Insights into the nature of SiH₄-BH₃ complex: Theoretical investigation of new mechanistic pathways involving SiH_3. and BH_4. radicals

We have investigated a new type of interaction between silane (SiH₄) and borane (BH₃) using high level ab initio calculations. The SiH₄-BH₃ complex is found to be extremely stable with the formation of a bridged hydrogen bond between SiH₄ and BH₃. Hence, it might have a hitherto unknown role in the mechanism of chemical vapor deposition (CVD), which is employed in the fabrication of boron doped silicon semiconductor materials. In an attempt to unravel this role and the underlying reasons responsible for the stability of this complex, we have carried out a detailed analysis based on the structure and molecular orbitals.

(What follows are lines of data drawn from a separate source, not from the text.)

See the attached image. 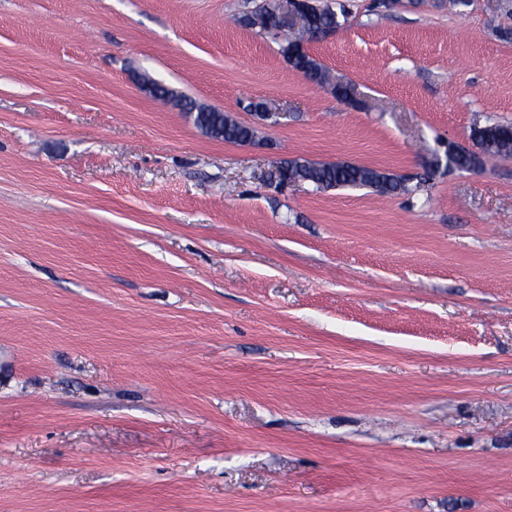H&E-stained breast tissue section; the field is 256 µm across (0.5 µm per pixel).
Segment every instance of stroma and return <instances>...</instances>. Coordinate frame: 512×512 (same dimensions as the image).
I'll return each mask as SVG.
<instances>
[{
    "mask_svg": "<svg viewBox=\"0 0 512 512\" xmlns=\"http://www.w3.org/2000/svg\"><path fill=\"white\" fill-rule=\"evenodd\" d=\"M325 2L353 103L262 0H0V512H512V159L426 170L512 122V11ZM293 66L298 70L308 67L312 72V78L317 80L319 84H324L320 86L330 87L332 92L336 94V97L343 101H350L352 99L354 88L350 84H343L333 80L330 81L331 75L328 70L323 65L317 63L308 54L299 53ZM186 112L194 114V124L205 134L229 143H248L255 140L254 128L237 122L224 112L179 100ZM282 182L307 183L317 190L338 187H368L380 194H410L409 179L351 162H319L288 159L278 166Z\"/></svg>",
    "mask_w": 512,
    "mask_h": 512,
    "instance_id": "stroma-1",
    "label": "stroma"
}]
</instances>
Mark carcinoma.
Wrapping results in <instances>:
<instances>
[{
	"mask_svg": "<svg viewBox=\"0 0 512 512\" xmlns=\"http://www.w3.org/2000/svg\"><path fill=\"white\" fill-rule=\"evenodd\" d=\"M311 70V76L320 84L330 81V73L306 53L298 54L294 68ZM183 109L194 114V124L205 134L229 143H248L255 140V129L237 122L227 114L194 103H183ZM470 138L488 159L512 158V124L487 119L483 125L471 128ZM448 170L468 171L473 166L471 155L448 149ZM282 181L307 183L317 190L338 187H368L380 194H410L409 180L403 176L351 162H319L302 158L288 159L278 166Z\"/></svg>",
	"mask_w": 512,
	"mask_h": 512,
	"instance_id": "obj_1",
	"label": "carcinoma"
}]
</instances>
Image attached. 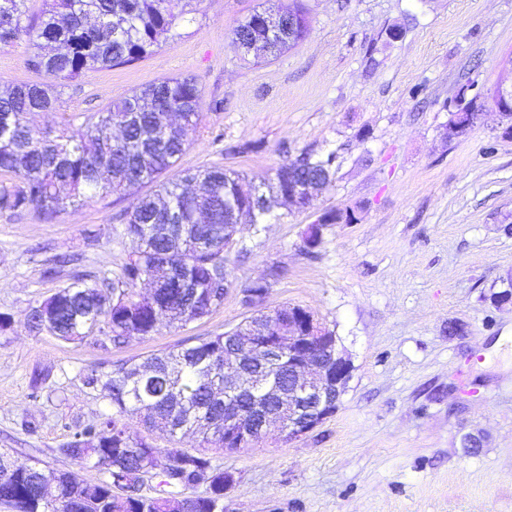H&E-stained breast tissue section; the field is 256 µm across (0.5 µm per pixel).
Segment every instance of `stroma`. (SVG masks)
Wrapping results in <instances>:
<instances>
[{
  "label": "stroma",
  "instance_id": "obj_1",
  "mask_svg": "<svg viewBox=\"0 0 512 512\" xmlns=\"http://www.w3.org/2000/svg\"><path fill=\"white\" fill-rule=\"evenodd\" d=\"M281 2L171 0L178 25L152 54L55 82V110L31 116L38 129L77 128L135 90L191 75L205 119L188 130L180 168L217 164L257 184L311 149L335 152L336 174L310 211L240 226L223 307L119 346L98 331L67 343L27 316L77 279L111 287L132 249L117 215L133 194L50 219L0 212V449L73 469L59 446L112 410L83 374L224 333L251 314L239 287L274 268L267 306L314 312L354 371L308 434L216 453L234 476L224 512H512V302L494 301L512 281V138L492 97L512 59V0H301L303 40L241 56L235 26ZM29 52L24 38L0 47V88L45 82ZM466 84L478 117L456 137L449 114ZM246 142L256 151L232 153ZM331 210L355 220L323 225L304 251L306 228Z\"/></svg>",
  "mask_w": 512,
  "mask_h": 512
}]
</instances>
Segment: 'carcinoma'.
<instances>
[{
    "label": "carcinoma",
    "mask_w": 512,
    "mask_h": 512,
    "mask_svg": "<svg viewBox=\"0 0 512 512\" xmlns=\"http://www.w3.org/2000/svg\"><path fill=\"white\" fill-rule=\"evenodd\" d=\"M300 25L296 39L283 38L269 48L263 12L255 10L233 30L232 45L252 36L248 51L270 55L295 46L310 21L299 0L280 7ZM177 25L168 0H47L40 14H27L26 0H0V45L23 36L34 50L27 67L59 81H72L91 68L133 63L152 53L158 37ZM53 85L19 83L0 89V212L36 209L53 217L114 191L158 183L154 195L136 198L121 215L124 234L135 248L112 280V295L98 283L77 281L47 298L48 321L30 313L32 328L48 329L66 341L82 342L94 329L121 345L145 338L161 325L183 326L224 305L218 290L231 278L224 257V209L236 208L252 224H263L274 204L288 196V170L310 175L325 186L336 170V154L305 150L284 160L274 176L243 188L239 172L212 165L174 171L185 152V125L203 120L201 89L192 76L152 83L104 112L91 116L76 132L37 130L33 112L56 108ZM474 101L459 96L450 119L470 129ZM171 176L161 179L166 173ZM207 210L210 224H198ZM157 283L152 302L141 304L134 286ZM287 368L266 367L264 384L284 382ZM84 384L107 393L115 412L79 427L57 452L81 468H96L99 477L59 472L60 504L56 512H172L166 493L206 476L203 495L187 500L189 512H224V479L230 472L213 463L210 447L224 448V415L253 416L267 407L255 399L224 401V335L199 338L191 345L164 350L135 365L115 364L92 370ZM163 428L175 438L188 432L202 436L199 452L160 448L139 429ZM161 458L175 460L153 496L123 491L129 479ZM39 462L0 451V508L34 512L46 494L36 473Z\"/></svg>",
    "instance_id": "obj_1"
}]
</instances>
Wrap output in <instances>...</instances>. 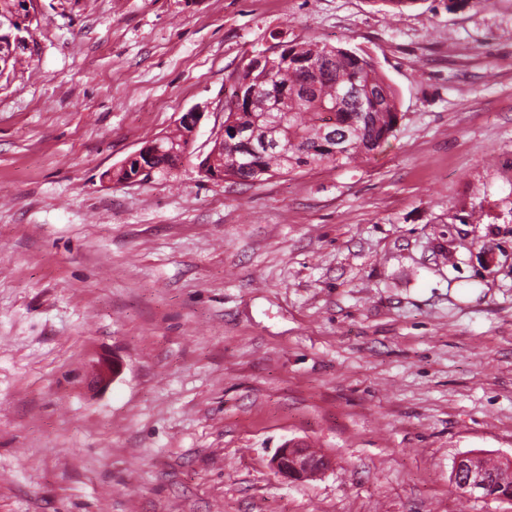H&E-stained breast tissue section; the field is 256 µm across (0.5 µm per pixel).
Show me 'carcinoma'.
Instances as JSON below:
<instances>
[{
  "label": "carcinoma",
  "mask_w": 512,
  "mask_h": 512,
  "mask_svg": "<svg viewBox=\"0 0 512 512\" xmlns=\"http://www.w3.org/2000/svg\"><path fill=\"white\" fill-rule=\"evenodd\" d=\"M284 66L268 74L250 60L231 76L224 125L275 131L284 149L266 152L250 141L228 137L214 160L224 175L250 182L260 173H289L324 165L352 163L376 151L393 136L398 94L368 54L323 42L281 44ZM264 91L269 111L250 107L252 88ZM187 128L156 140L153 165L172 169L194 155Z\"/></svg>",
  "instance_id": "1"
}]
</instances>
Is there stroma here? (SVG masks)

The results indicate that the binding strength and electronic character of the bridged hydrogen bond in the SiH₄-BH₃ complex is between those observed in double hydrogen bridged B₂H₆ and mono-hydrogen bridged anion B₂H₇^-. In contrast to B₂H₆ and B₂H₇^-, it should be noted that the complex is stabilized by direct strong electrostatic interaction between the positively charged Si atom and the negatively charged B atom as well as by monobridged hydrogen bonding. Furthermore, we also note that the SiH₄-BH₃ complex would dissociate to form SiH_3. and BH_4. radicals. The existence of this complex is also inferred from good agreement between the calculated IR spectra and experimentally observed spectra of thin solid films of boron doped silicon semiconductor materials.